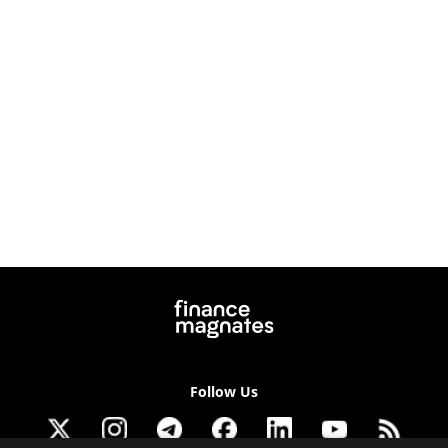
Follow Us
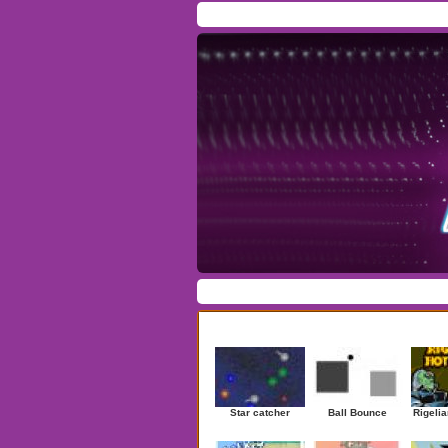
Home
/
Download
/
Forum
/
Most Played
/
Ne
Action
|
Adventure
|
Arcade
|
Casino
|
Dres
Newest Games
Star catcher
Ball Bounce
Rigelia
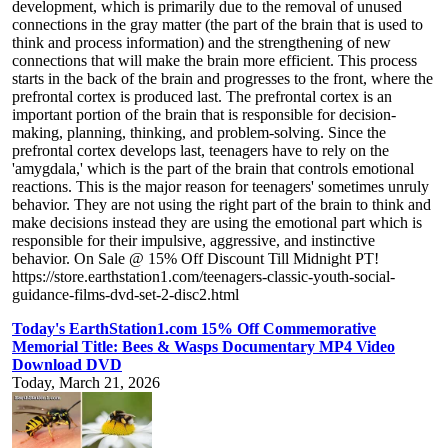
development, which is primarily due to the removal of unused
connections in the gray matter (the part of the brain that is used to
think and process information) and the strengthening of new
connections that will make the brain more efficient. This process
starts in the back of the brain and progresses to the front, where the
prefrontal cortex is produced last. The prefrontal cortex is an
important portion of the brain that is responsible for decision-
making, planning, thinking, and problem-solving. Since the
prefrontal cortex develops last, teenagers have to rely on the
'amygdala,' which is the part of the brain that controls emotional
reactions. This is the major reason for teenagers' sometimes unruly
behavior. They are not using the right part of the brain to think and
make decisions instead they are using the emotional part which is
responsible for their impulsive, aggressive, and instinctive
behavior. On Sale @ 15% Off Discount Till Midnight PT!
https://store.earthstation1.com/teenagers-classic-youth-social-
guidance-films-dvd-set-2-disc2.html
Today's EarthStation1.com 15% Off Commemorative
Memorial Title: Bees & Wasps Documentary MP4 Video
Download DVD
Today, March 21, 2026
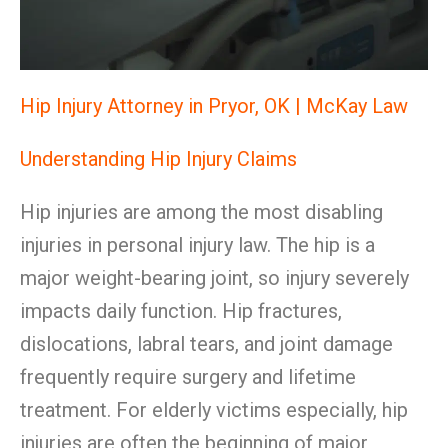
Hip Injury Attorney in Pryor, OK | McKay Law
Understanding Hip Injury Claims
Hip injuries are among the most disabling
injuries in personal injury law. The hip is a
major weight-bearing joint, so injury severely
impacts daily function. Hip fractures,
dislocations, labral tears, and joint damage
frequently require surgery and lifetime
treatment. For elderly victims especially, hip
injuries are often the beginning of major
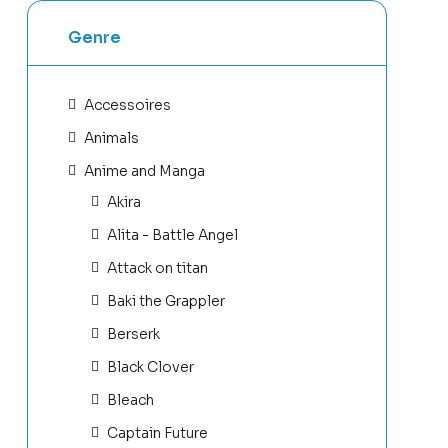
Genre
Accessoires
Animals
Anime and Manga
Akira
Alita - Battle Angel
Attack on titan
Baki the Grappler
Berserk
Black Clover
Bleach
Captain Future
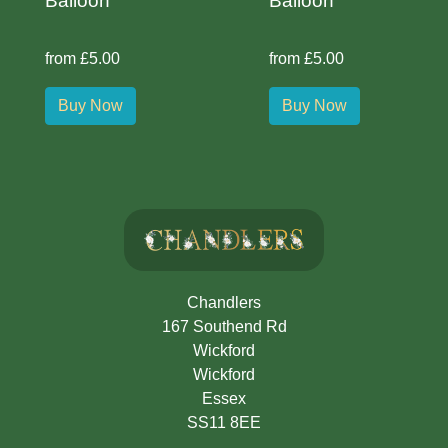
Balloon
Balloon
from £5.00
from £5.00
Buy Now
Buy Now
Chandlers
167 Southend Rd
Wickford
Wickford
Essex
SS11 8EE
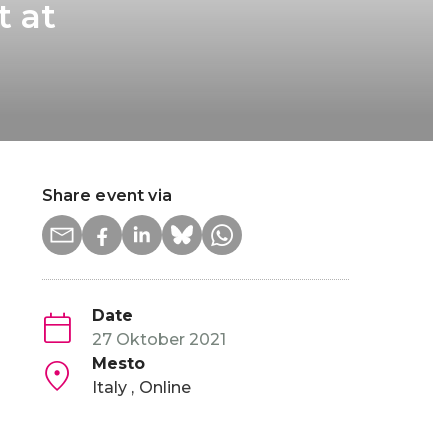
t at
Share event via
Date
27 Oktober 2021
Mesto
Italy
Online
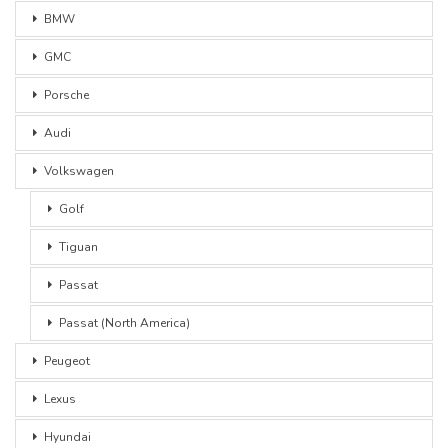
BMW
GMC
Porsche
Audi
Volkswagen
Golf
Tiguan
Passat
Passat (North America)
Peugeot
Lexus
Hyundai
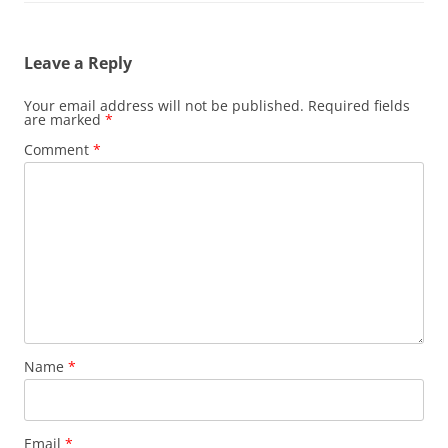
Leave a Reply
Your email address will not be published.
Required fields
are marked
*
Comment
*
Name
*
Email
*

*THE PROBLEM:* Could the listing above be transcribed exactly, with the pictures left out?

*TASK SOLUTION:*
Follow Us
Home
/
Download
/
Forum
/
Most Played
/
Ne
Action
|
Adventure
|
Arcade
|
Casino
|
Dres
Newest Games
Star catcher
Ball Bounce
Rigelia
development, which is primarily due to the removal of unused
connections in the gray matter (the part of the brain that is used to
think and process information) and the strengthening of new
connections that will make the brain more efficient. This process
starts in the back of the brain and progresses to the front, where the
prefrontal cortex is produced last. The prefrontal cortex is an
important portion of the brain that is responsible for decision-
making, planning, thinking, and problem-solving. Since the
prefrontal cortex develops last, teenagers have to rely on the
'amygdala,' which is the part of the brain that controls emotional
reactions. This is the major reason for teenagers' sometimes unruly
behavior. They are not using the right part of the brain to think and
make decisions instead they are using the emotional part which is
responsible for their impulsive, aggressive, and instinctive
behavior. On Sale @ 15% Off Discount Till Midnight PT!
https://store.earthstation1.com/teenagers-classic-youth-social-
guidance-films-dvd-set-2-disc2.html
Today's EarthStation1.com 15% Off Commemorative
Memorial Title: Bees & Wasps Documentary MP4 Video
Download DVD
Today, March 21, 2026
Hip Injury Attorney in Pryor, OK | McKay Law
Understanding Hip Injury Claims
Hip injuries are among the most disabling
injuries in personal injury law. The hip is a
major weight-bearing joint, so injury severely
impacts daily function. Hip fractures,
dislocations, labral tears, and joint damage
frequently require surgery and lifetime
treatment. For elderly victims especially, hip
injuries are often the beginning of major
Genre
Accessoires
Animals
Anime and Manga
Akira
Alita - Battle Angel
Attack on titan
Baki the Grappler
Berserk
Black Clover
Bleach
Captain Future
Balloon
Balloon
from £5.00
from £5.00
Buy Now
Buy Now
Chandlers
167 Southend Rd
Wickford
Wickford
Essex
SS11 8EE
t at
Share event via
Date
27 Oktober 2021
Mesto
Italy
Online
BMW
GMC
Porsche
Audi
Volkswagen
Golf
Tiguan
Passat
Passat (North America)
Peugeot
Lexus
Hyundai
Leave a Reply
Your email address will not be published.
Required fields
are marked
*
Comment
*
Name
*
Email
*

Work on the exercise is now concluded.